Dann will ich noch ein Zweites zum Thema „interessante Überschriften“ oder „schöne Überschriften“ sagen: Ich habe in einem Parteitagsbeschluss der Grünen von vor wenigen Tagen gelesen, dass Sie wollen, dass alle Kommunen Klimaschutzkonzepte haben sollen. Da kann man mitgehen. Aber dann sagen Sie auch, dass jede Kommune einen eigenen Klimaschutzmanager einstellen soll, und das soll auch dann gelten, wenn sich die Kommune in der Haushaltssicherung befindet. Das finde ich echt bemerkenswert. Wir debattieren gerade über den Kommunalen Finanzausgleich, aus dem Sie rund 100 Millionen Euro rausnehmen, und gleichzeitig stellen Sie sich auf Parteitagen hin und sagen, die Kommunen sollen jetzt alle mal Klimaschutzmanager einstellen. Das finde ich wirklich dreist. Erst nehmen Sie den Kommunen das Geld weg und dann formulieren Sie in Parteitagsbeschlüsse neue Standards und irgendwelche schönen Wunschprojekte rein. Das geht nicht und das ist keine seriöse Politik.

(Beifall CDU)

Über das Thema „Windräder“ könnten wir heute noch viel sagen, dass Sie den Wald abholzen, der eigentlich das CO2 senken soll.

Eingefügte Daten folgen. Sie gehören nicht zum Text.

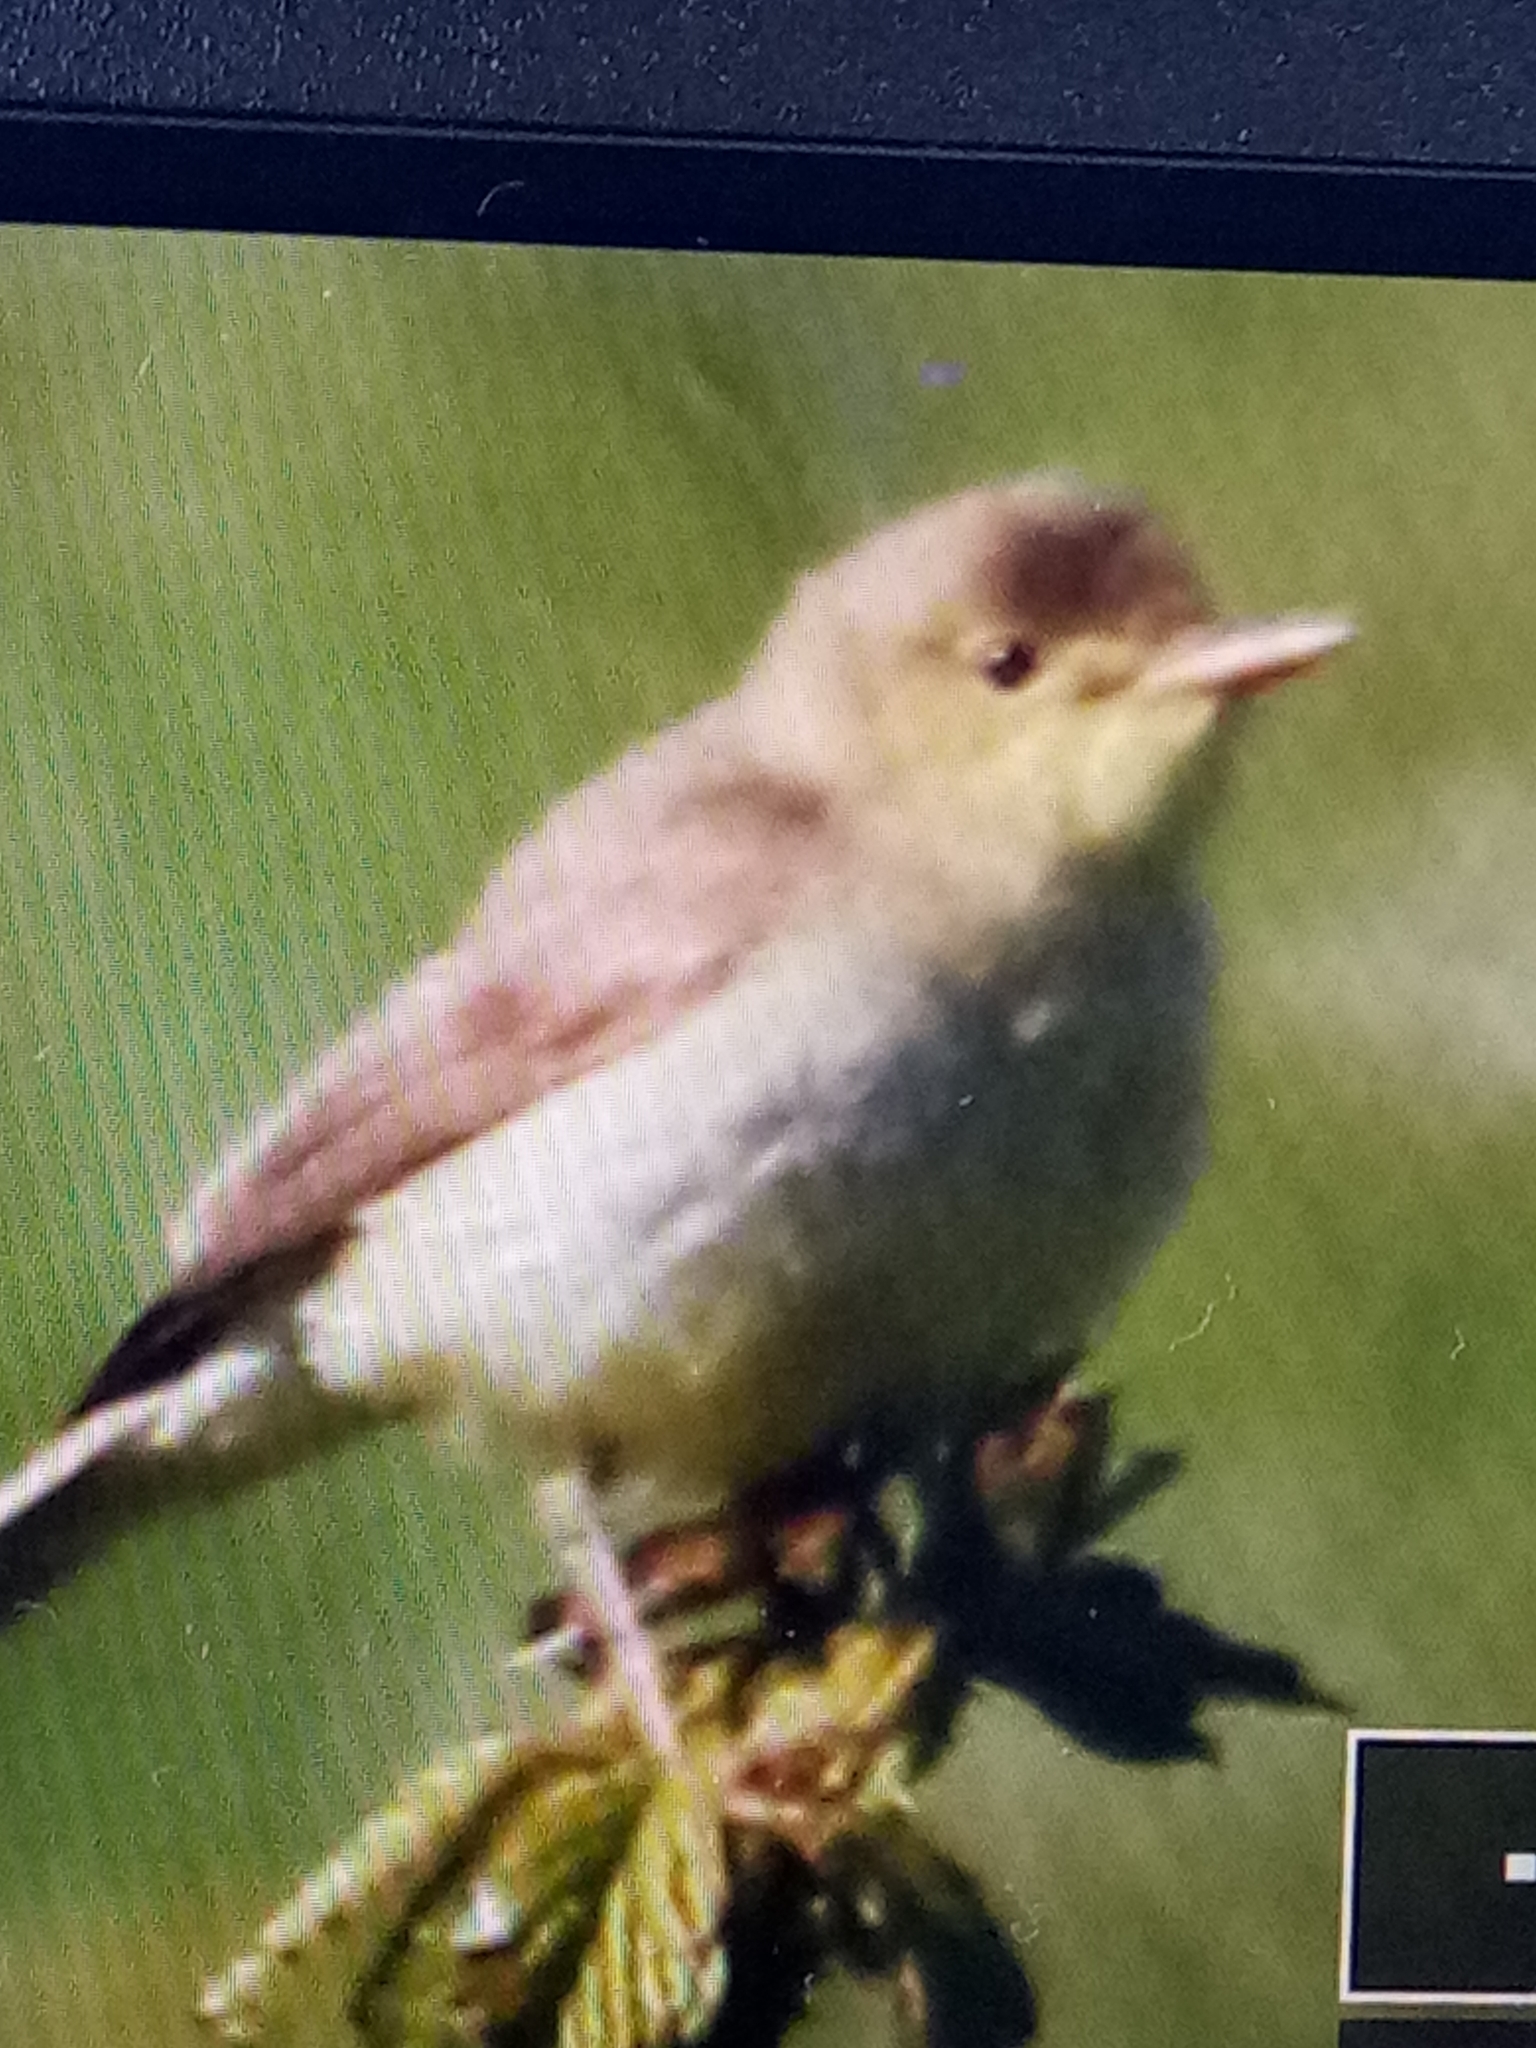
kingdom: Animalia
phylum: Chordata
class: Aves
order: Passeriformes
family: Acrocephalidae
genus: Hippolais
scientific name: Hippolais polyglotta
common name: Melodious warbler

(Zwischenruf Abg. Tasch, CDU: Wald abhol- zen zu wollen, das ist ja ungeheuerlich!)

Auch das ist ein Thema, was dem Klimaschutz nicht gerade zuträglich ist. Deswegen kann ich nur sagen, weil meine Redezeit um ist: Es wäre schön, wenn Sie nicht nur tolle Aktuelle Stunden beantragen, sondern noch besser wäre es, wenn Sie tatsächlich konkrete verantwortungsvolle und seriöse Politik machen. Das lässt allerdings leider noch etwas auf sich warten. Vielen Dank.

(Beifall CDU)

(Zwischenruf Abg. Harzer, DIE LINKE: The- ma verfehlt! Fünf – Setzen!)